AI-native security: A necessary evolution
As Dr. Zhu Shenggao, Vice President of AI at Huawei Cloud Middle East & Central Asia, explained at a recent media briefing at GISEC GLOBAL 2025, “As AI models grow, Huawei Cloud has evolved from cloud-native to AI-native security. Huawei Cloud now puts AI at the heart of its strategy. With our AI-native approach, we help organisations stay ahead of evolving threats using smart, self-improving security systems.”
This vision is represented by innovations like Huawei’s Pangu AI security models, which leverage deep learning and vast security datasets. These systems demonstrate AI-Native security’s potential by automating 99% of threat responses while dramatically reducing incident detection and attack source tracing times.
Similarly, integrated defence strategies are essential in today’s complex threat environment. Frameworks like Huawei’s ‘one centre, seven defences’ model, which provides comprehensive protection across networks, applications, and data, become increasingly critical as attack surfaces expand. AI’s transformative power shines in its ability to unify these protection layers, providing intelligent oversight and enabling proactive defence.
Dr. Zhu noted, “In data protection, these models will enhance the accuracy and efficiency of data classification and sensitive data identification. They will also help detect abnormal data access behaviours and data leakage risks.”
Examples of such integrated defence solutions include the Huawei Xinghe Intelligent Unified SASE (Secure Access Service Edge) solution, which combines cloud, network, edge, and endpoint security under a unified AI-driven security brain. This enables consistent policy enforcement and threat intelligence correlation across distributed environments. At the endpoint level, products such as HiSec Endpoint leverage AI for advanced threat detection and behaviour analysis and can even trigger proactive measures like file backup when ransomware-like encryption activity is detected.
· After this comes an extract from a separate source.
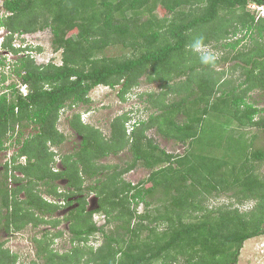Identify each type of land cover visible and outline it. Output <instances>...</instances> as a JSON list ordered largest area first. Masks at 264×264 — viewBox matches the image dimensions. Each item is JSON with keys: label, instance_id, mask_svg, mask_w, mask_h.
Listing matches in <instances>:
<instances>
[{"label": "trees", "instance_id": "obj_1", "mask_svg": "<svg viewBox=\"0 0 264 264\" xmlns=\"http://www.w3.org/2000/svg\"><path fill=\"white\" fill-rule=\"evenodd\" d=\"M250 2L264 5V0H3L1 25L9 31L4 48L20 54L14 71L28 93L13 81L0 94V149L9 138L19 144L0 178V225L9 232L29 224L58 227L62 218L54 213L64 206L55 199L63 197L64 204H78L65 218L77 244L55 248L62 230L34 236L43 264H238L244 242L264 234V176L254 164L264 152L252 150L256 134L248 138L242 130L264 128V108L249 101L254 90L264 91V16L251 11ZM42 29L51 31L60 63L54 58L38 63L33 46L14 43L16 34ZM247 38L251 42L238 48ZM197 40L201 47L215 43L235 50L234 67L242 66V72L228 78L227 70L215 66L214 54L194 50ZM113 47L120 53H107ZM202 55L212 59L204 63ZM0 64L7 65L4 59ZM143 77L163 87L142 93L154 108L148 118L132 123L129 132V112L117 115L107 137L74 112L69 124L80 145L61 156L57 169L53 147L66 140L58 127L62 110L90 104L99 85L120 86L118 94L126 100ZM212 116L226 119V134L208 142L223 146V156L197 148ZM33 125L35 131L25 136L23 129ZM154 128L187 145L186 152L162 148L148 133ZM126 148L133 155L126 166L101 162ZM139 163L150 174L138 183L127 181L124 174ZM61 178L67 180L64 192L56 182ZM87 179L94 182L85 185ZM86 190L99 197L94 210L86 207ZM232 190L238 202L255 204L242 210L207 203L208 195ZM148 197L159 201L156 212L149 210ZM100 211L107 222L98 225L93 217ZM111 222L115 226L107 233ZM98 232L105 240L96 247L89 240ZM18 260L0 242V264Z\"/></svg>", "mask_w": 264, "mask_h": 264}, {"label": "rangeland", "instance_id": "obj_2", "mask_svg": "<svg viewBox=\"0 0 264 264\" xmlns=\"http://www.w3.org/2000/svg\"><path fill=\"white\" fill-rule=\"evenodd\" d=\"M3 0H0V18L4 15V9L2 7ZM250 9L255 12L256 10L250 6ZM259 15V12H255ZM4 30V29H1ZM242 38L243 34H239ZM237 37H232L230 41H235ZM3 40L2 33H0V44ZM251 42L250 38L242 40L239 44L238 48H244L243 45L249 44ZM14 43L18 47H25L27 45H31L34 49L31 51L34 56L36 62L38 63H46L49 60L53 59L58 63L61 62V53L60 51L56 52L52 45V33L49 29H42L36 32L24 33V34H16L14 37ZM41 47V50L37 49ZM0 49L6 50L2 48L0 45ZM121 49L117 47H113L108 50L107 53L110 54H118ZM200 52L207 54H214L215 58L218 59V63L215 65L218 69H225L228 72L229 77H237L242 72V66L238 65L236 67V61L234 60L235 50L230 49V47H225L223 44L216 45L215 43L200 47ZM9 65H4L0 69V89L5 90L3 77L4 74H9L10 78L7 80V83H12L13 81L20 83L19 77L14 71V66H16V62L20 54L16 55L13 53H9ZM3 59V58H2ZM4 68L6 69V73L4 72ZM120 86L115 88L99 85L95 87L91 91L92 102L88 105L79 104L72 108L66 107L62 110L60 115V120L58 122V127L61 132H63L66 136V140L59 146H54L53 148L57 151L56 156V167L57 169L61 168V156L65 153L72 152L76 147L80 145L81 137L77 134V132L72 129L69 124V118L72 116L74 112H81L82 119L84 122L91 123L97 127H99L104 134L109 137L111 133V123L112 120L117 116L124 112H129L130 119L128 121L129 126L138 121L139 119H147L151 112L154 111V108L148 103L146 96L142 93L148 91H160L163 89L162 85L159 82H149L146 77L141 79V82L138 86L134 87L130 92L126 94V100L122 99L118 94ZM25 90H22L24 92ZM177 98V96L171 95L169 99L173 100ZM250 102L255 103L257 106L264 108V91L263 90H254L251 93V97L249 98ZM260 115L264 116V111L260 113ZM259 115V116H260ZM258 116V117H259ZM257 117V118H258ZM179 121L183 122L184 117H179ZM213 124L210 125L208 130H206L202 134V142L198 144L197 148L203 154H208L212 156H223L225 155V148L223 146H217L211 143H208L210 140H220V137L224 136L226 132L223 131V123L226 122L225 118H216L215 116L211 117ZM229 124V123H228ZM213 128V130H210ZM129 130V128H128ZM245 131V134L248 135V138H251L254 134V145L252 150L256 148H260L264 152V128L258 127H249L246 129H242ZM34 129V125L28 128H24L23 132L25 136L30 135ZM130 131V130H129ZM149 135L152 136L157 144H159L162 148L166 149L169 152L181 153L184 154L187 150V145L178 142L176 140L168 139L161 133L157 131L156 128L149 130ZM214 137V138H212ZM14 138H9L7 140V148L0 149V178L3 177L2 171L4 170V166L6 162L10 161L11 157L17 152L19 148V144ZM195 150L198 151L196 149ZM22 160H25L24 158ZM133 160L132 152L126 148L122 150L120 153H111L106 157L101 159V162L117 165L118 168L124 167L128 164V162ZM256 171L259 174H263L264 176V158L254 162ZM117 168V169H118ZM112 171V170H111ZM150 168L146 167L144 164L139 163L135 168L126 172L124 174V178L127 181H131L133 183H138L139 181L147 178L150 174ZM22 176L21 173H17ZM59 185V191L64 192L68 190L67 180L64 178L56 181ZM94 180L87 179L85 185L92 184ZM15 186V185H13ZM44 189V186L41 187ZM234 190L216 193L214 192L211 195L206 197L207 203L212 206H239L242 210H246L251 208L255 204L254 200H246L242 199L241 202H238L237 196L234 194ZM43 195L48 198L54 200V198L43 191ZM23 197L24 194H21ZM82 196L86 197L87 200V209L93 210L99 206L100 201L98 195L94 191L86 190ZM71 200L76 199V196L70 197ZM151 201V205L149 210L152 212H156L154 209L155 205L159 204L157 198L148 197ZM56 202L61 203L62 206L59 210L54 213L55 216H60L61 222L58 227L53 226L52 224L43 223L39 226H32L29 224L21 231H12L9 232L2 225H0V242H3L5 247L10 248L13 252L19 254V260L17 264H43L42 260L37 255V248L34 242V236H41L45 230L51 231H63V234L59 236L54 246L60 251H66L73 248L77 241L72 240V233L69 229L70 222L65 219L66 214L76 205V202L69 204H64L63 197H59L55 199ZM145 209V205L143 203L139 206V211H143ZM94 221L98 224H104L107 222V216L104 211L94 213L93 217ZM115 222H111L106 227V232L109 233L112 228H114ZM146 235V233H144ZM105 240L102 232H98L93 235L89 243L94 246H100ZM238 264H264V234L252 237L247 239L244 242V246L241 250V254L239 257Z\"/></svg>", "mask_w": 264, "mask_h": 264}, {"label": "flooded vegetation", "instance_id": "obj_3", "mask_svg": "<svg viewBox=\"0 0 264 264\" xmlns=\"http://www.w3.org/2000/svg\"><path fill=\"white\" fill-rule=\"evenodd\" d=\"M1 29H4V30H1ZM9 31L4 27V26H2L1 25V22H0V33H2V36H3V40L4 41H2L1 42V44L0 45H2V48H4V43L6 42V40H7V36H8V33ZM9 53H11L9 50H2V49H0V60H3L4 59V61L7 63V65H9ZM3 58V59H2ZM0 66L2 67L3 65H1L0 64ZM1 67H0V69H1ZM5 67V66H4ZM4 72L6 73V69L4 68ZM7 79L4 81V87H6V89L5 90H7V86H9L11 83H7V80H9V78H10V76H9V74L7 73ZM4 90H1L0 89V93H2Z\"/></svg>", "mask_w": 264, "mask_h": 264}, {"label": "clouds", "instance_id": "obj_4", "mask_svg": "<svg viewBox=\"0 0 264 264\" xmlns=\"http://www.w3.org/2000/svg\"><path fill=\"white\" fill-rule=\"evenodd\" d=\"M250 3H252V2H250ZM250 3L248 4V7H249V9H250ZM261 5H263V4H261ZM3 7V6H2ZM4 9V8H3ZM251 10V9H250ZM252 11V10H251ZM4 12H5V10H4ZM256 12V11H255ZM258 16H264V15H258ZM0 22H1V18H0ZM201 41L200 40H197L194 44H193V48H194V50H197V51H199L200 50V47H201ZM212 59V57H210L209 55H202L201 56V60H202V62H204V63H208V62H210V60ZM4 82V81H3ZM18 87H20V91L22 92V90H24V89H27V93H28V87H27V85L26 84H22L21 82L20 83H18ZM5 89H6V87H5ZM4 92V91H3ZM2 92V93H3ZM23 94H27V93H25V92H22ZM1 94V93H0ZM129 128V130L131 131L132 130V126H130V127H128ZM129 131V132H130ZM94 210V209H93Z\"/></svg>", "mask_w": 264, "mask_h": 264}, {"label": "built area", "instance_id": "obj_5", "mask_svg": "<svg viewBox=\"0 0 264 264\" xmlns=\"http://www.w3.org/2000/svg\"><path fill=\"white\" fill-rule=\"evenodd\" d=\"M249 6H252L254 10L259 12V15H264V5L258 4L256 2L250 3ZM25 93H27V89H24Z\"/></svg>", "mask_w": 264, "mask_h": 264}]
</instances>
Securing AI itself: The next critical frontier
As organisations increasingly rely on AI for security, a new imperative emerges: ensuring the security and integrity of AI models themselves. Dr. Zhu highlighted that “large AI models face targeted attacks and ethical risks, making security, compliance, privacy, reliability, and control critical priorities for businesses.” If AI systems are to be the guardians of our digital assets, they must be robust, reliable, compliant, and ethically sound.
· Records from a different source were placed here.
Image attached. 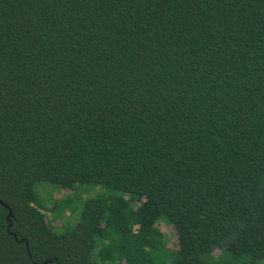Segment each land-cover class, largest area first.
Instances as JSON below:
<instances>
[{
    "label": "trees",
    "instance_id": "obj_1",
    "mask_svg": "<svg viewBox=\"0 0 264 264\" xmlns=\"http://www.w3.org/2000/svg\"><path fill=\"white\" fill-rule=\"evenodd\" d=\"M0 264H264V0H0Z\"/></svg>",
    "mask_w": 264,
    "mask_h": 264
},
{
    "label": "rangeland",
    "instance_id": "obj_2",
    "mask_svg": "<svg viewBox=\"0 0 264 264\" xmlns=\"http://www.w3.org/2000/svg\"><path fill=\"white\" fill-rule=\"evenodd\" d=\"M47 187L49 188V190H50V188L52 187L53 189L51 188V193H52V192H53L54 194L57 193L56 196H57V195H60V194H64V191H61V189H55V190H54V188H59V187H56V186H51V187H50V185L48 186V185H42V184L40 185V184H39V186L36 187V188H37V191H38V192H39V191L41 192V190L44 189L45 192L48 193V191H47V190H48ZM100 191H101L100 189H94V190L91 192L90 195H93V196H94V195L98 194ZM40 192H39V193H40ZM58 192H59V193H58ZM41 193H42V192H41ZM90 195H89V196H90ZM42 196H43V198H45V196H44L43 194H42ZM86 196H87V195H85V194H82V195L79 196V198H78L79 206H80V207H79V210H78L79 216H78V218H77L76 221H75L74 219L72 220L73 222L71 223V226H70V227L74 226V225L76 224V222L78 221V219H79V217H80V215H81V208H82V204H81V201H82V200H81V199H83V198L86 199ZM76 202H77V201H76V198L73 196V205H74L75 208H78L77 205H76ZM46 219L51 220L52 223H54V222L57 220V217H56V215H55L54 213H48ZM74 221H75V222H74ZM164 226H165V225H164ZM164 228H165V227H164ZM165 229H166L167 234H168L169 231H170V227H166ZM165 229H163V231H164ZM171 232H172V231H171ZM167 237H171V235H168ZM168 246H169V247H173V246H174V243L172 244V241L170 240V243H168Z\"/></svg>",
    "mask_w": 264,
    "mask_h": 264
}]
</instances>
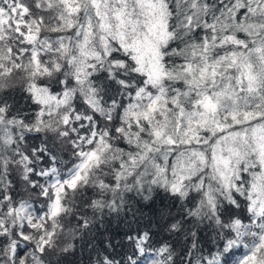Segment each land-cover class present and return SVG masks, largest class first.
I'll return each mask as SVG.
<instances>
[{
	"label": "snow or ice",
	"instance_id": "obj_1",
	"mask_svg": "<svg viewBox=\"0 0 264 264\" xmlns=\"http://www.w3.org/2000/svg\"><path fill=\"white\" fill-rule=\"evenodd\" d=\"M0 264H264V0H0Z\"/></svg>",
	"mask_w": 264,
	"mask_h": 264
}]
</instances>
This involves protecting AI models from adversarial attacks, ensuring the quality and privacy of their training data, and guaranteeing trustworthy outputs. Innovative concepts like “using AI models for AI model security,” as proposed by Huawei Cloud, point toward a future where AI not only defends our systems but also safeguards its own operational integrity across environment protection, data security, model reliability, and content safety.
Trust and collaboration: The bedrock of digital innovation
Ultimately, the journey toward a secure intelligent era depends on establishing trust. “Cybersecurity and privacy protection are the cornerstones of development in the digital and intelligent world,” Dr. Zhu noted. This trust is built through advanced technology, transparency, adherence to global standards, and robust governance frameworks.
Furthermore, compliance with comprehensive standards like Huawei Cloud’s Cloud Service Cybersecurity & Compliance Standard (3CS) – which draws from more than 16 global security standards and 30 years of expertise – is essential for navigating complex international regulations and ensuring data sovereignty across diverse deployments.
The rise of artificial intelligence presents both extraordinary opportunities and significant cybersecurity challenges. Creating a secure path forward requires a proactive, intelligent, and holistic security posture. By embracing AI-Native security principles, driving innovation in areas like AI model security, and committing to collaborative frameworks built on trust and transparency, we can harness AI’s transformative power while effectively managing its risks. This concerted effort, supported by comprehensive solutions and expert insights, will pave the way for a truly connected and resilient intelligent world.